I'm trying to test the performance impact of false sharing. The test code is as below:
constexpr uint64_t loop = 1000000000;
struct no_padding_struct {
no_padding_struct() :x(0), y(0) {}
uint64_t x;
uint64_t y;
};
struct padding_struct {
padding_struct() :x(0), y(0) {}
uint64_t x;
char padding[64];
uint64_t y;
};
alignas(64) volatile no_padding_struct n;
alignas(64) volatile padding_struct p;
constexpr core_a = 0;
constexpr core_b = 1;
void func(volatile uint64_t* addr, uint64_t b, uint64_t mask) {
SetThreadAffinityMask(GetCurrentThread(), mask);
for (uint64_t i = 0; i < loop; ++i) {
*addr += b;
}
}
void test1(uint64_t a, uint64_t b) {
thread t1{ func, &n.x, a, 1<<core_a };
thread t2{ func, &n.y, b, 1<<core_b };
t1.join();
t2.join();
}
void test2(uint64_t a, uint64_t b) {
thread t1{ func, &p.x, a, 1<<core_a };
thread t2{ func, &p.y, b, 1<<core_b };
t1.join();
t2.join();
}
int main() {
uint64_t a, b;
cin >> a >> b;
auto start = std::chrono::system_clock::now();
//test1(a, b);
//test2(a, b);
auto end = std::chrono::system_clock::now();
cout << (end - start).count();
}
The result was mostly as follow:
x86 x64
cores test1 test2 cores test1 test2
debug release debug release debug release debug release
0-0 4.0s 2.8s 4.0s 2.8s 0-0 2.8s 2.8s 2.8s 2.8s
0-1 5.6s 6.1s 3.0s 1.5s 0-1 4.2s 7.8s 2.1s 1.5s
0-2 6.2s 1.8s 2.0s 1.4s 0-2 3.5s 2.0s 1.4s 1.4s
0-3 6.2s 1.8s 2.0s 1.4s 0-3 3.5s 2.0s 1.4s 1.4s
0-5 6.5s 1.8s 2.0s 1.4s 0-5 3.5s 2.0s 1.4s 1.4s
My CPU is intel core i7-9750h
. 'core0' and 'core1' are of a physical core, and so does 'core2' and 'core3' and others. MSVC 14.24 was used as the compiler.

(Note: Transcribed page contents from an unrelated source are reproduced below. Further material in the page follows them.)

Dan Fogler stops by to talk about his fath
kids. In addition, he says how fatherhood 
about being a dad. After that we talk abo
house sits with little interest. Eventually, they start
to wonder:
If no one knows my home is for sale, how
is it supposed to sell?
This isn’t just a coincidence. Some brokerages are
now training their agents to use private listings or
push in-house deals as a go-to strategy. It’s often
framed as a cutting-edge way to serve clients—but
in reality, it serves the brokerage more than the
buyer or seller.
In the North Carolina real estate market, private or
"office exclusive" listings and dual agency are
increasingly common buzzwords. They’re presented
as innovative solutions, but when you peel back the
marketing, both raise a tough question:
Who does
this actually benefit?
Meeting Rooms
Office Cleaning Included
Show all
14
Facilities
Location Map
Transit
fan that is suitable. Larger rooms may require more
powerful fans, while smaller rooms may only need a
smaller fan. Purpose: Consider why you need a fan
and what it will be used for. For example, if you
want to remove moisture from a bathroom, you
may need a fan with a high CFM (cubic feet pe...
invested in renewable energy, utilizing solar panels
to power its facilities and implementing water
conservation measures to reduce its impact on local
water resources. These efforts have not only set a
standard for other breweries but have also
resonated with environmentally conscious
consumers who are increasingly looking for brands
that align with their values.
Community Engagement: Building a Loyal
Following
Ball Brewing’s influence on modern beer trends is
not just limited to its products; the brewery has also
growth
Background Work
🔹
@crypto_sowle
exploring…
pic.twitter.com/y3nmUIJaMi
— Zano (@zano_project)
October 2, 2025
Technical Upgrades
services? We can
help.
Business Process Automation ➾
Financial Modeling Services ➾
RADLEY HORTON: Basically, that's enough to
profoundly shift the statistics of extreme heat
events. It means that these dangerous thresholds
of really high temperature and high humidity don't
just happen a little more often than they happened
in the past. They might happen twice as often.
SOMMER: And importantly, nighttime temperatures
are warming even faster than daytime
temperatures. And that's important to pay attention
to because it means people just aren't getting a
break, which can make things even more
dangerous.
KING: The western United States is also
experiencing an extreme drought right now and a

The time recorded was an approximate value of the best score in several runs since there were tons of background tasks. I think this was fair enough since the results can be clearly divided into groups and 0.1s~0.3s error did not affect such division.
Test2 was quite easy to explain. As x
and y
are in different cache lines, running on 2 physical core can gain 2 times performance boost(the cost of context switch when running 2 threads on a single core is ignorable here), and running on one core with SMT is less efficient than 2 physical cores, limited by the throughput of coffee-lake(believe Ryzen can do slightly better), and more efficient than temporal multithreading. It seems 64bit mode is more efficient here.
But the result of test1 is confusing to me. First, in debug mode, 0-2, 0-3, and 0-5 are slower than 0-0, which makes sense. I explained this as certain data was moved from L1 to L3 and L3 to L1 repeatedly since the cache must stay coherent among 2 cores, while it would always stay in L1 when running on a single core. But this theory conflicts with the fact that 0-1 pair is always the slowest. Technically, the two threads should share the same L1 cache. 0-1 should run 2 times as fast as 0-0.
Second, in release mode, 0-2, 0-3, and 0-5 were faster than 0-0, which disproved the theory above.
Last, 0-1 runs slower in release
than in debug
in both 64bit and 32bit mode. That's what I can't understand most. I read the generated assembly code and did not find anything helpful.